Department of Chemistry, New York University, New York, New York, 10003, USA.
Department of Physics, Cornell University, Ithaca, New York, 14853, USA.
Soft Matter. 2023 Jun 14;19(23):4223-4236. doi: 10.1039/d3sm00196b.
Colloidal particles with mobile binding molecules constitute a powerful platform for probing the physics of self-assembly. Binding molecules are free to diffuse and rearrange on the surface, giving rise to spontaneous control over the number of droplet-droplet bonds, , valence, as a function of the concentration of binders. This type of valence control has been realized experimentally by tuning the interaction strength between DNA-coated emulsion droplets. Optimizing for valence two yields droplet polymer chains, termed 'colloidomers', which have recently been used to probe the physics of folding. To understand the underlying self-assembly mechanisms, here we present a coarse-grained molecular dynamics (CGMD) model to study the self-assembly of this class of systems using . We explore how valence of assembled structures can be tuned through kinetic control in the strong binding limit. More specifically, we optimize experimental control parameters to obtain the highest yield of long linear colloidomer chains. Subsequently tuning the dynamics of binding and unbinding a temperature-dependent model allows us to observe a heptamer chain collapse into all possible rigid structures, in good agreement with recent folding experiments. Our CGMD platform and dynamic bonding model (implemented as an open-source custom plugin to HOOMD-Blue) reveal the molecular features governing the binding patch size and valence control, and opens the study of pathways in colloidomer folding. This model can therefore guide programmable design in experiments.

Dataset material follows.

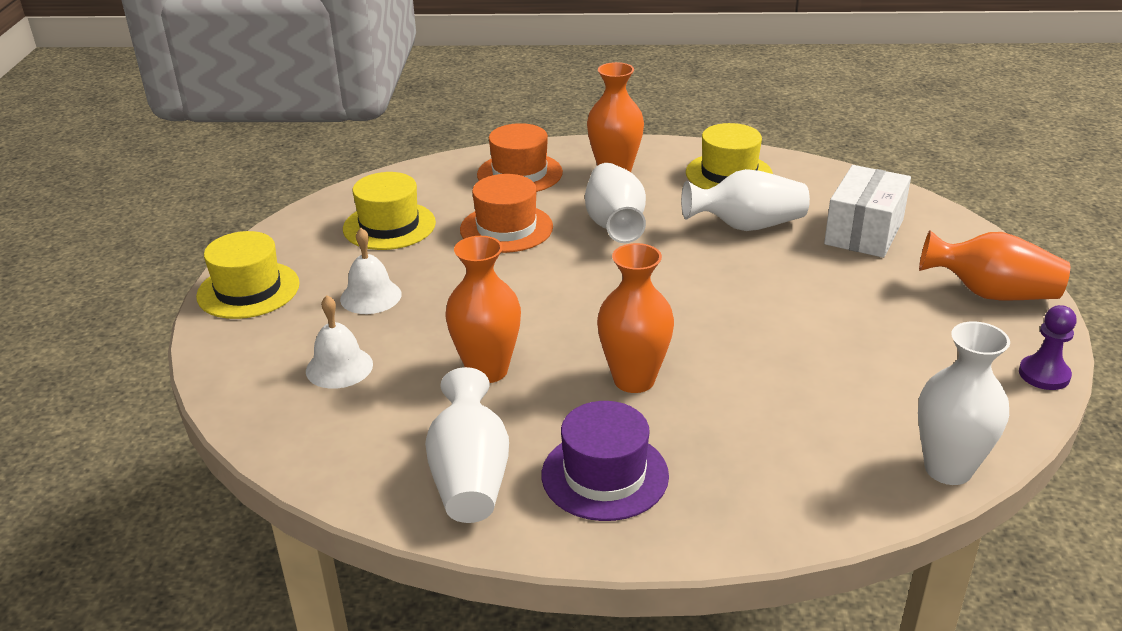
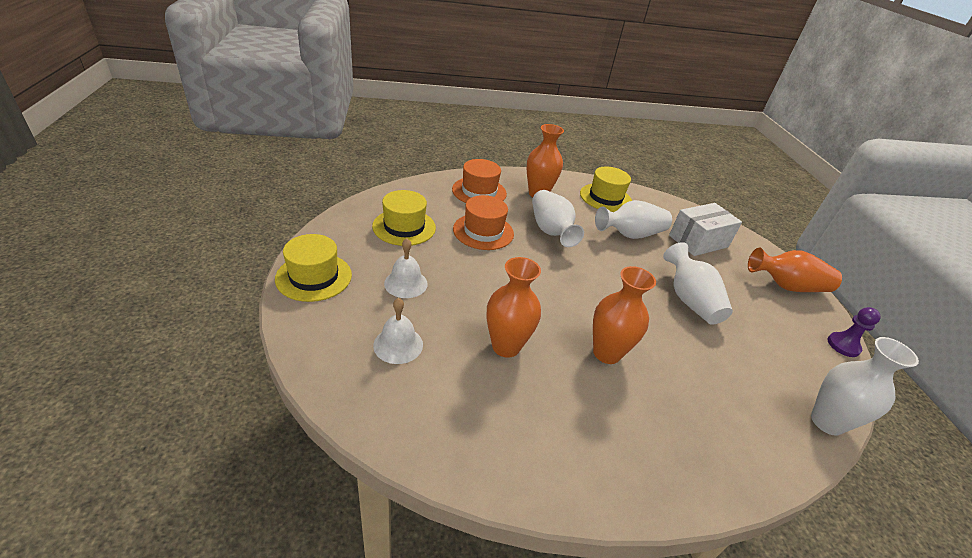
camera: 15 degrees left, 5 degrees up
white vase [425,367,509,523] -> white vase moved to [663,242,733,325]
purple hat [542,401,669,521] -> none
white box [824,165,911,258] -> white box turned 45 degrees clockwise [669,203,742,256]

具有可动结合分子的胶体颗粒构成了探测自组装物理的强大平台。结合分子可以在表面上自由扩散和重新排列,从而自发控制液滴-液滴键的数量、配位数,作为结合剂浓度的函数。这种类型的配位数控制已经通过调整 DNA 包覆乳液液滴之间的相互作用强度在实验中实现。通过优化配位数为 2,可以得到称为“胶体聚合物”的液滴聚合物链,最近它们被用于探测折叠物理。为了理解潜在的自组装机制,我们在这里提出了一个粗粒化分子动力学(CGMD)模型,使用 来研究这类系统的自组装。我们探索了如何通过在强结合极限中的动力学控制来调整组装结构的配位数。更具体地说,我们优化实验控制参数以获得最长线性胶体聚合物链的最高产量。随后调整结合和解吸的动力学,一个温度依赖的模型使我们能够观察到七聚体链折叠成所有可能的刚性结构,与最近的折叠实验很好地吻合。我们的 CGMD 平台和动态键合模型(作为 HOOMD-Blue 的开源自定义插件实现)揭示了控制结合斑块大小和配位数控制的分子特征,并开启了胶体聚合物折叠途径的研究。因此,该模型可以为实验中的可编程设计提供指导。